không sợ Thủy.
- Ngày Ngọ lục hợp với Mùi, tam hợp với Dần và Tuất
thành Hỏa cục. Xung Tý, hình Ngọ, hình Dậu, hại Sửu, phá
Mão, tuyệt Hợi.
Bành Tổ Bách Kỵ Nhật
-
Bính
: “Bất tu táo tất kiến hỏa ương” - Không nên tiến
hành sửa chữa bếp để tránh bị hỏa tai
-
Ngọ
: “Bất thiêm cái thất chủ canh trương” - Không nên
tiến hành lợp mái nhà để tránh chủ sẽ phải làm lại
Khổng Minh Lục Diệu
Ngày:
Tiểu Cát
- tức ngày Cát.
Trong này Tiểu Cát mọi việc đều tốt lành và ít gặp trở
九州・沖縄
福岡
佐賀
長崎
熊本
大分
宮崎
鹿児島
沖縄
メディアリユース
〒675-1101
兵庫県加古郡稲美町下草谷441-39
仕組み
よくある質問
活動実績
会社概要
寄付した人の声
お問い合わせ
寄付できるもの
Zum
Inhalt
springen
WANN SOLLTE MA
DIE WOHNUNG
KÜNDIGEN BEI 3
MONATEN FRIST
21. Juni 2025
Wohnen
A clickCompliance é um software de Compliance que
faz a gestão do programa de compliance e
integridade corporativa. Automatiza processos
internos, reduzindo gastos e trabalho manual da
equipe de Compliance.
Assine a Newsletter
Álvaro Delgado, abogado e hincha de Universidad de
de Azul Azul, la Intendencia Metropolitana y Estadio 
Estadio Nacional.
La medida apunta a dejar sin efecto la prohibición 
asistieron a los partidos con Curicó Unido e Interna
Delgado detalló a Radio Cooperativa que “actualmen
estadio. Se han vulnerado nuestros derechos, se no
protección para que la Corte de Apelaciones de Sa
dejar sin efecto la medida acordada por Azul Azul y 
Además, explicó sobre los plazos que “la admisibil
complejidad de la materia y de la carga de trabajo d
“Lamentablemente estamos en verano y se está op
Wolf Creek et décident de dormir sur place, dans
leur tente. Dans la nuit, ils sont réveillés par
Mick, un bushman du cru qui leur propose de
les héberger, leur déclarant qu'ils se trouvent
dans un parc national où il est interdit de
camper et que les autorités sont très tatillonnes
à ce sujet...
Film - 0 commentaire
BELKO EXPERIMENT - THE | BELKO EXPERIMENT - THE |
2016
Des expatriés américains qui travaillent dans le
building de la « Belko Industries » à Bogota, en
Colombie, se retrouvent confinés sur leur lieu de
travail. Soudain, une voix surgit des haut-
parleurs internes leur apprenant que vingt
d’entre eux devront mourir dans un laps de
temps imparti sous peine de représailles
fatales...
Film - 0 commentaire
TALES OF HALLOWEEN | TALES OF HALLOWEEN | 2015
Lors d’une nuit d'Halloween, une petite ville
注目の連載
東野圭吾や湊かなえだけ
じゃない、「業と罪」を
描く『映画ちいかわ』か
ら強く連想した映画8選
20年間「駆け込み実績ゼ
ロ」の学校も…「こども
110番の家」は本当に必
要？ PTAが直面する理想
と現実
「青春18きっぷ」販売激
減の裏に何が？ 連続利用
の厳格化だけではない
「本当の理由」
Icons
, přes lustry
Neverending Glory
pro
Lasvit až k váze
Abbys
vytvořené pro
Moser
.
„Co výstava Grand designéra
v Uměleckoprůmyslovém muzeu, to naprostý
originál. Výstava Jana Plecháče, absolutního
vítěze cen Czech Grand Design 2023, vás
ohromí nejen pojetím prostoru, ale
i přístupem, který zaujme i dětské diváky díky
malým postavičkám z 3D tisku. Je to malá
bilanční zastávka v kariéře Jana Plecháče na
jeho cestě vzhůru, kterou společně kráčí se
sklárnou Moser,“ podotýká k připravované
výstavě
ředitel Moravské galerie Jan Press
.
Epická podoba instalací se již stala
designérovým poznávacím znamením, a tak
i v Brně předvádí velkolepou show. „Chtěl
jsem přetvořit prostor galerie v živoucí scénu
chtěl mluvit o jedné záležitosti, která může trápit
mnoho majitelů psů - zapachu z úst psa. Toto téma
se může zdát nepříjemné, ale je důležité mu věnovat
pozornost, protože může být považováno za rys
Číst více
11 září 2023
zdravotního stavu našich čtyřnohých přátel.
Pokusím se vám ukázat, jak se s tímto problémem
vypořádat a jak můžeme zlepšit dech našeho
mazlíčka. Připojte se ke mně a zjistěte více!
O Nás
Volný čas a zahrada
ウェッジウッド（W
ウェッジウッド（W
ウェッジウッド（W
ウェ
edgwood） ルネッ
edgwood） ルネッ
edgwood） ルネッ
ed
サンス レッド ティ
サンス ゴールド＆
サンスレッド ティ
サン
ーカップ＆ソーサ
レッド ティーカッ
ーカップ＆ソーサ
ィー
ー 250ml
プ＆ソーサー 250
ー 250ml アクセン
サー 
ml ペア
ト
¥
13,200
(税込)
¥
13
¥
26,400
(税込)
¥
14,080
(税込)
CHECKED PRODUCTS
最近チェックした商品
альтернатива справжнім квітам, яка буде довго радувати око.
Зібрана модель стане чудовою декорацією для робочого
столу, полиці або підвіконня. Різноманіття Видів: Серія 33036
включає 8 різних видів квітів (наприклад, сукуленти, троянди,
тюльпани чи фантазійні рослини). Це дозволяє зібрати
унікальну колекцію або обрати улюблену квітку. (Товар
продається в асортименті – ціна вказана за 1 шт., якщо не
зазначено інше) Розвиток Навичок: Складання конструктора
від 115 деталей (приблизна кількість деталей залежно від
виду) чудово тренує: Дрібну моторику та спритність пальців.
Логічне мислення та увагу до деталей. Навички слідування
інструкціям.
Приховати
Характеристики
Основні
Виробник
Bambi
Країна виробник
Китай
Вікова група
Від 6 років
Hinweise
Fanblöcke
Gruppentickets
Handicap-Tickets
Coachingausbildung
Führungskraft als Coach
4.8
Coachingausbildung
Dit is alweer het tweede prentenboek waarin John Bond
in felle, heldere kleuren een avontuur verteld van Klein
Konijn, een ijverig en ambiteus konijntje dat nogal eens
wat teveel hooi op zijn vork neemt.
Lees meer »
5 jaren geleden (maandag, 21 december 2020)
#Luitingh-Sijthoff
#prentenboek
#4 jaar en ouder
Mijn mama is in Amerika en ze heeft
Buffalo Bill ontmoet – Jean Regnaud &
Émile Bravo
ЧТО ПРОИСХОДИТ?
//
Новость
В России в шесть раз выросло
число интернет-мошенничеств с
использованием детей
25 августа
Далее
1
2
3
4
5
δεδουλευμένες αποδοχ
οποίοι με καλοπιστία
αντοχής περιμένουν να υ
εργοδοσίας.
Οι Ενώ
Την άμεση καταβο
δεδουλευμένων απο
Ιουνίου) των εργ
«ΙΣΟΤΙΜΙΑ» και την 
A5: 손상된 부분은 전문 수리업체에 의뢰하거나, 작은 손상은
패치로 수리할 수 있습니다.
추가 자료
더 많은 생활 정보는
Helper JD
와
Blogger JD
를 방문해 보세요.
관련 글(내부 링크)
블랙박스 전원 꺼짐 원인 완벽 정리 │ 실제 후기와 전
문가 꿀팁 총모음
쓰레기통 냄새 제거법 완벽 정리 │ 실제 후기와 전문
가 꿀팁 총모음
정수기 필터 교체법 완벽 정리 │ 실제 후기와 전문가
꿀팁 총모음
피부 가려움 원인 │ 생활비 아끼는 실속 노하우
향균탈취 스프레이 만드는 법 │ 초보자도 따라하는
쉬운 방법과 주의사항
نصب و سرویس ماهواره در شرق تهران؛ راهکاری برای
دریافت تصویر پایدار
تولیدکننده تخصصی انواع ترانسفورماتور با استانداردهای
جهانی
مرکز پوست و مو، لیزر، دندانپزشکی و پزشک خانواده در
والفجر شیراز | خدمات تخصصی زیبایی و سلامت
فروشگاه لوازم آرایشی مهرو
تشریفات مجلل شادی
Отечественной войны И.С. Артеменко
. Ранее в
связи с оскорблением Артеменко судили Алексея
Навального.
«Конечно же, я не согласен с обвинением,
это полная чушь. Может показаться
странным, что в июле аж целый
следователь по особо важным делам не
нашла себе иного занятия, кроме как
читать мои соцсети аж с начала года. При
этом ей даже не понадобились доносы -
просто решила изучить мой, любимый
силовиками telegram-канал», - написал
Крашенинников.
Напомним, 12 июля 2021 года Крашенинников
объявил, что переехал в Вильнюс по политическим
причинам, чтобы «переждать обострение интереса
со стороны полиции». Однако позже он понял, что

* [What is being asked]
Which lines in the listing above include the string "Delgado"? Copy each of them.

* [Reply to the exercise]
Álvaro Delgado, abogado e hincha de Universidad de
Delgado detalló a Radio Cooperativa que “actualmen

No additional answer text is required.